WHAT YOU SHOULD DO: Can you format these items as a Markdown table with two columns, Row and Line, numbering each line and leaving out any blank lines?

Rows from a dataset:
* Start *

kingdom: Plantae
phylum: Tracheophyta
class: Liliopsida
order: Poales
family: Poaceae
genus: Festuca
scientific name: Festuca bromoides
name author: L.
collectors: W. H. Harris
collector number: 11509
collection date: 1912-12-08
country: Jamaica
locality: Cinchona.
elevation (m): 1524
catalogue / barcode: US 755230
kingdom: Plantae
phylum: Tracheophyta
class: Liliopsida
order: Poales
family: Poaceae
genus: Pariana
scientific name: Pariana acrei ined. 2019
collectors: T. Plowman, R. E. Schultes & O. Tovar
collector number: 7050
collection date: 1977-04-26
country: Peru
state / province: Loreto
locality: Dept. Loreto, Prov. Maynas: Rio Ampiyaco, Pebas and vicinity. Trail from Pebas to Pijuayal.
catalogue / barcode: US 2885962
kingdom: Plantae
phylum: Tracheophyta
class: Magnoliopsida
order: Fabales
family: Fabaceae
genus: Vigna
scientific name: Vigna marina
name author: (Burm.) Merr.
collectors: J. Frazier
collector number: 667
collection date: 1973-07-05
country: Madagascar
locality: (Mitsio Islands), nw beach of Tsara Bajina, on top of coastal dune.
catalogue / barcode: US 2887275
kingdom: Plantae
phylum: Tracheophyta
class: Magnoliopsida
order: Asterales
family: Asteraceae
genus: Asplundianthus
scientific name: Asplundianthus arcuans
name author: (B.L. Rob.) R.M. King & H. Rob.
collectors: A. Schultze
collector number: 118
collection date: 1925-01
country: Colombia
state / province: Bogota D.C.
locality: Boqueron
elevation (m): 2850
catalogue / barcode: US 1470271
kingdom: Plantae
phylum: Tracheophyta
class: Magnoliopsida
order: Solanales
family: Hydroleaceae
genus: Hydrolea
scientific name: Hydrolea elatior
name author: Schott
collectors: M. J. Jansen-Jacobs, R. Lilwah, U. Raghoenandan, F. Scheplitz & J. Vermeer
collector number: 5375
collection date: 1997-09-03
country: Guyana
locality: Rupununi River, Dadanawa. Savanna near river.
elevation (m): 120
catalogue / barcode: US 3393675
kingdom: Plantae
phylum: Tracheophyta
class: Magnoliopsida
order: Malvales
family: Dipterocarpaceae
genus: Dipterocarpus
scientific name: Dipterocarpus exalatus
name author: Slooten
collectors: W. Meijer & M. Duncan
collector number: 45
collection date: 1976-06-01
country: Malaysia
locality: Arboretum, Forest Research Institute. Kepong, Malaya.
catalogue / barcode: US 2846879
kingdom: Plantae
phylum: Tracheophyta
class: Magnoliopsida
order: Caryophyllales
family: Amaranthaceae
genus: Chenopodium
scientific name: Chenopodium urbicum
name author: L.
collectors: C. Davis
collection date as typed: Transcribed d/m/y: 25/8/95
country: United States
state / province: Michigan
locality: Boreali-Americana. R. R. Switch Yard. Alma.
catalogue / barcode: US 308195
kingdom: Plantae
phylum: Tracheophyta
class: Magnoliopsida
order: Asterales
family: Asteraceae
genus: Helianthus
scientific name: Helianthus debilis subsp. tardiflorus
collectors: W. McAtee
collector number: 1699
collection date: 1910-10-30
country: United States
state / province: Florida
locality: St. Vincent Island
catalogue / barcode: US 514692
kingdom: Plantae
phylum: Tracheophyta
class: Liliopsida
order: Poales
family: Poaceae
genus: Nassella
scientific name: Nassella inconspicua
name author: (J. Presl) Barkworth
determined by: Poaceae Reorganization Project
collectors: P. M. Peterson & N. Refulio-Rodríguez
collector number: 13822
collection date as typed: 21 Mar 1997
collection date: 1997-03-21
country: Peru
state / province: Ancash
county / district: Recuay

* End *

ANSWER:
| Row | Line |
|---|---|
| 1 | kingdom: Plantae |
| 2 | phylum: Tracheophyta |
| 3 | class: Liliopsida |
| 4 | order: Poales |
| 5 | family: Poaceae |
| 6 | genus: Festuca |
| 7 | scientific name: Festuca bromoides |
| 8 | name author: L. |
| 9 | collectors: W. H. Harris |
| 10 | collector number: 11509 |
| 11 | collection date: 1912-12-08 |
| 12 | country: Jamaica |
| 13 | locality: Cinchona. |
| 14 | elevation (m): 1524 |
| 15 | catalogue / barcode: US 755230 |
| 16 | kingdom: Plantae |
| 17 | phylum: Tracheophyta |
| 18 | class: Liliopsida |
| 19 | order: Poales |
| 20 | family: Poaceae |
| 21 | genus: Pariana |
| 22 | scientific name: Pariana acrei ined. 2019 |
| 23 | collectors: T. Plowman, R. E. Schultes & O. Tovar |
| 24 | collector number: 7050 |
| 25 | collection date: 1977-04-26 |
| 26 | country: Peru |
| 27 | state / province: Loreto |
| 28 | locality: Dept. Loreto, Prov. Maynas: Rio Ampiyaco, Pebas and vicinity. Trail from Pebas to Pijuayal. |
| 29 | catalogue / barcode: US 2885962 |
| 30 | kingdom: Plantae |
| 31 | phylum: Tracheophyta |
| 32 | class: Magnoliopsida |
| 33 | order: Fabales |
| 34 | family: Fabaceae |
| 35 | genus: Vigna |
| 36 | scientific name: Vigna marina |
| 37 | name author: (Burm.) Merr. |
| 38 | collectors: J. Frazier |
| 39 | collector number: 667 |
| 40 | collection date: 1973-07-05 |
| 41 | country: Madagascar |
| 42 | locality: (Mitsio Islands), nw beach of Tsara Bajina, on top of coastal dune. |
| 43 | catalogue / barcode: US 2887275 |
| 44 | kingdom: Plantae |
| 45 | phylum: Tracheophyta |
| 46 | class: Magnoliopsida |
| 47 | order: Asterales |
| 48 | family: Asteraceae |
| 49 | genus: Asplundianthus |
| 50 | scientific name: Asplundianthus arcuans |
| 51 | name author: (B.L. Rob.) R.M. King & H. Rob. |
| 52 | collectors: A. Schultze |
| 53 | collector number: 118 |
| 54 | collection date: 1925-01 |
| 55 | country: Colombia |
| 56 | state / province: Bogota D.C. |
| 57 | locality: Boqueron |
| 58 | elevation (m): 2850 |
| 59 | catalogue / barcode: US 1470271 |
| 60 | kingdom: Plantae |
| 61 | phylum: Tracheophyta |
| 62 | class: Magnoliopsida |
| 63 | order: Solanales |
| 64 | family: Hydroleaceae |
| 65 | genus: Hydrolea |
| 66 | scientific name: Hydrolea elatior |
| 67 | name author: Schott |
| 68 | collectors: M. J. Jansen-Jacobs, R. Lilwah, U. Raghoenandan, F. Scheplitz & J. Vermeer |
| 69 | collector number: 5375 |
| 70 | collection date: 1997-09-03 |
| 71 | country: Guyana |
| 72 | locality: Rupununi River, Dadanawa. Savanna near river. |
| 73 | elevation (m): 120 |
| 74 | catalogue / barcode: US 3393675 |
| 75 | kingdom: Plantae |
| 76 | phylum: Tracheophyta |
| 77 | class: Magnoliopsida |
| 78 | order: Malvales |
| 79 | family: Dipterocarpaceae |
| 80 | genus: Dipterocarpus |
| 81 | scientific name: Dipterocarpus exalatus |
| 82 | name author: Slooten |
| 83 | collectors: W. Meijer & M. Duncan |
| 84 | collector number: 45 |
| 85 | collection date: 1976-06-01 |
| 86 | country: Malaysia |
| 87 | locality: Arboretum, Forest Research Institute. Kepong, Malaya. |
| 88 | catalogue / barcode: US 2846879 |
| 89 | kingdom: Plantae |
| 90 | phylum: Tracheophyta |
| 91 | class: Magnoliopsida |
| 92 | order: Caryophyllales |
| 93 | family: Amaranthaceae |
| 94 | genus: Chenopodium |
| 95 | scientific name: Chenopodium urbicum |
| 96 | name author: L. |
| 97 | collectors: C. Davis |
| 98 | collection date as typed: Transcribed d/m/y: 25/8/95 |
| 99 | country: United States |
| 100 | state / province: Michigan |
| 101 | locality: Boreali-Americana. R. R. Switch Yard. Alma. |
| 102 | catalogue / barcode: US 308195 |
| 103 | kingdom: Plantae |
| 104 | phylum: Tracheophyta |
| 105 | class: Magnoliopsida |
| 106 | order: Asterales |
| 107 | family: Asteraceae |
| 108 | genus: Helianthus |
| 109 | scientific name: Helianthus debilis subsp. tardiflorus |
| 110 | collectors: W. McAtee |
| 111 | collector number: 1699 |
| 112 | collection date: 1910-10-30 |
| 113 | country: United States |
| 114 | state / province: Florida |
| 115 | locality: St. Vincent Island |
| 116 | catalogue / barcode: US 514692 |
| 117 | kingdom: Plantae |
| 118 | phylum: Tracheophyta |
| 119 | class: Liliopsida |
| 120 | order: Poales |
| 121 | family: Poaceae |
| 122 | genus: Nassella |
| 123 | scientific name: Nassella inconspicua |
| 124 | name author: (J. Presl) Barkworth |
| 125 | determined by: Poaceae Reorganization Project |
| 126 | collectors: P. M. Peterson & N. Refulio-Rodríguez |
| 127 | collector number: 13822 |
| 128 | collection date as typed: 21 Mar 1997 |
| 129 | collection date: 1997-03-21 |
| 130 | country: Peru |
| 131 | state / province: Ancash |
| 132 | county / district: Recuay |